Mr. Bouffard has invited Dr. Balderian to join him and other Filipino community leaders to mark the 456th anniversary of the Filipino-Mexican Friendship in Jalisco Province of Mexico, starting on Nov. 21, 2021. Hopefully, by that time, the Philippine Daily Mirror and the www.mabuhayradio.com website (that this columnist co-publishes and edits) can provide online daily coverage of the week-long event in Mexico.
Also, as discussed in Part VI of this series it would be easy to organize a “College of Social Engineering” (CSE) mentioned in it. That is if Dr. Balderian and his faculty members will participate in proposing. Of course, the project must involve other interested universities and colleges in the Philippines. They can pool their human and financial resources in helping establish an online university.
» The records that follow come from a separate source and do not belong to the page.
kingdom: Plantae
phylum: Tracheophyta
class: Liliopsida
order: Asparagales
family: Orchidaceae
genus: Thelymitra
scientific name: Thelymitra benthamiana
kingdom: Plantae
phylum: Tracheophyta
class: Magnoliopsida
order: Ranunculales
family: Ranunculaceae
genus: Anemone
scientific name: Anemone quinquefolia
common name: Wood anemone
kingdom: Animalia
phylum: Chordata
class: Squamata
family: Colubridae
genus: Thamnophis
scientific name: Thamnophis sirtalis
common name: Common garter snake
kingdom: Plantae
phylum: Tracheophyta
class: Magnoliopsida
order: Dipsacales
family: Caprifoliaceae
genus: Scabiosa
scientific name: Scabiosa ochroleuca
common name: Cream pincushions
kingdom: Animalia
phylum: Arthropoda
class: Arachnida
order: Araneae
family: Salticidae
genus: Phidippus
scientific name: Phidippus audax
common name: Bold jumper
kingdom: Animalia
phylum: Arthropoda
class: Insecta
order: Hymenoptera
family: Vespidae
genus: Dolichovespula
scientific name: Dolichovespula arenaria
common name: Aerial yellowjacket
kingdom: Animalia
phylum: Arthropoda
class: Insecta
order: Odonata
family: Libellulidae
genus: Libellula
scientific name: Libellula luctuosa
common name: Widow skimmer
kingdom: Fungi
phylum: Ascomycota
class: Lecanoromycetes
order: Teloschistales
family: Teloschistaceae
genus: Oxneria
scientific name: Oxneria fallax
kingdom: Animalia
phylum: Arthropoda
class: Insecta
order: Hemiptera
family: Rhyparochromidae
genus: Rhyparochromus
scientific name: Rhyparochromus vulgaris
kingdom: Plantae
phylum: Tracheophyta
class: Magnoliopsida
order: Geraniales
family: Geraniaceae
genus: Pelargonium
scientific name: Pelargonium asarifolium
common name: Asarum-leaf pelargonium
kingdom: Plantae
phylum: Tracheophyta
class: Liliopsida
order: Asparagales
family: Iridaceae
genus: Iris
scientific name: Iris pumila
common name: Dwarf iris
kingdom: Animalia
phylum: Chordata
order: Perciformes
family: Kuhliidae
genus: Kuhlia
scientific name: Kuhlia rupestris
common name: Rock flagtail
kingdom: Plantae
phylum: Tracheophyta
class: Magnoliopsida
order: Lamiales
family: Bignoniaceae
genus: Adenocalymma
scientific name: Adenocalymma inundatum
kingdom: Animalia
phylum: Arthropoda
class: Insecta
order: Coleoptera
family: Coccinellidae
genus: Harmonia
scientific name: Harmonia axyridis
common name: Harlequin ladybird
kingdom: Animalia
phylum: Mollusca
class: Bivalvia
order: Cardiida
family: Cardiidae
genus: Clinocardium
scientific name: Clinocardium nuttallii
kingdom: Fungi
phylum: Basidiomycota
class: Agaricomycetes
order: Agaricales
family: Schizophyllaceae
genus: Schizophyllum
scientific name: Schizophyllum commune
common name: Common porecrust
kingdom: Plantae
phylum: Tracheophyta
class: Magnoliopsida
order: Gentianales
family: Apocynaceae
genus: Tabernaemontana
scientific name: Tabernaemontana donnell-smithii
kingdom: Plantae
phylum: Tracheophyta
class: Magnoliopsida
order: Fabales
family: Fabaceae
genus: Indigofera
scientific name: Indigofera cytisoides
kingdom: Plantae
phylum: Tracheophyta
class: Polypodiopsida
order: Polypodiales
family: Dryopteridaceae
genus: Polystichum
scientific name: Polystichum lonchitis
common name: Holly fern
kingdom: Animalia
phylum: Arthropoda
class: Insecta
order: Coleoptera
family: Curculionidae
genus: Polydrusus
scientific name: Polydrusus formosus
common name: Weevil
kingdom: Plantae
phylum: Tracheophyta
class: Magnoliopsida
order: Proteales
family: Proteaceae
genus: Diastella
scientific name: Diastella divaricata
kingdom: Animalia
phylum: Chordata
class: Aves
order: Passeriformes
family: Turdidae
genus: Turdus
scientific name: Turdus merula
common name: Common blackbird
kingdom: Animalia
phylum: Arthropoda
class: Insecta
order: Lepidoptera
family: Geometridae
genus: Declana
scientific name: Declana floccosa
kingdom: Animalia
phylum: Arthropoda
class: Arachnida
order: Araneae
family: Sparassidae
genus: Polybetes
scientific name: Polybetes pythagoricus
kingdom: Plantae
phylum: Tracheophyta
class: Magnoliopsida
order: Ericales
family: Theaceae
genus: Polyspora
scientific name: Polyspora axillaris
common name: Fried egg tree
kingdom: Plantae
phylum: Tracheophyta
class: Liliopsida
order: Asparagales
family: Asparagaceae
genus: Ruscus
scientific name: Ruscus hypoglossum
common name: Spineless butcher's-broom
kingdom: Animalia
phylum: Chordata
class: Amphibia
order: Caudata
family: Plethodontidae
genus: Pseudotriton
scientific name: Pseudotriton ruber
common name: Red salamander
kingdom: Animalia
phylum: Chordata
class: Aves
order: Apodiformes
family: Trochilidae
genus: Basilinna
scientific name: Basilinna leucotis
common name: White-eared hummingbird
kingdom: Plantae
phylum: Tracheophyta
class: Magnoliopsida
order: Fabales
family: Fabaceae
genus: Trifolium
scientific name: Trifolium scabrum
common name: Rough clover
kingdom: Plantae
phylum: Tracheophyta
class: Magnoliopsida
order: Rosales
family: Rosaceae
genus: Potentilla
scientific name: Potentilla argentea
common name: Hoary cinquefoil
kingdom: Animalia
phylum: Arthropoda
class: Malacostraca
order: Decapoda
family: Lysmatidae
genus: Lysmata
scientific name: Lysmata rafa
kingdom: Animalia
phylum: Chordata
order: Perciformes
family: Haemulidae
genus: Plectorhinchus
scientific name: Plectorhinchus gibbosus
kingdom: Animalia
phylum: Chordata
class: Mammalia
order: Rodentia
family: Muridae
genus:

Remember my “Poolarization” (sic) idea, as written in this column for the Pueblo Filipino and Plant DNA? Yes, a Filipino institution that can offer distance-learning courses is doable and bankable; it can have courses from nursing to other medical courses to social engineering. And even journalism.
According to the PDM CEO Richie Rillera, the Filipino-American Press Club of New York (that he once headed) is embarking on putting up scholarship grants. The grants are geared for deserving Filipino-descent students to study journalism.
“Yes, my Overseas-Filipino friends and fellow OFWs have been giving supposedly doable ideas for real nation-building projects.”
By the next edition of this current series, we will also discuss the details of a “Filipino/Overseas-Filipino Distance Learning Project.” This columnist first proposed more than two decades ago the said idea to five Ateneo universities and to then-Sen. Raul Roco, the keynote speaker in an All-Ateneo homecoming in New Jersey in 2000.
Mr. Roco eventually was nominated to become the Secretary of Education by President Gloria M. Arroyo.
Yes, my Overseas-Filipino friends and fellow OFWs have been giving supposedly doable ideas for real nation-building projects. But to no avail. The Filipino policy and decision makers seem not to support any idea that did not come from them and their staff or advisers. Almost all of our proposals landed on the wastebaskets or in the “delete” button of their staffers’ keyboards. It was painful to know that many national leaders of the Philippines think they have a monopoly of bright ideas and nationalism.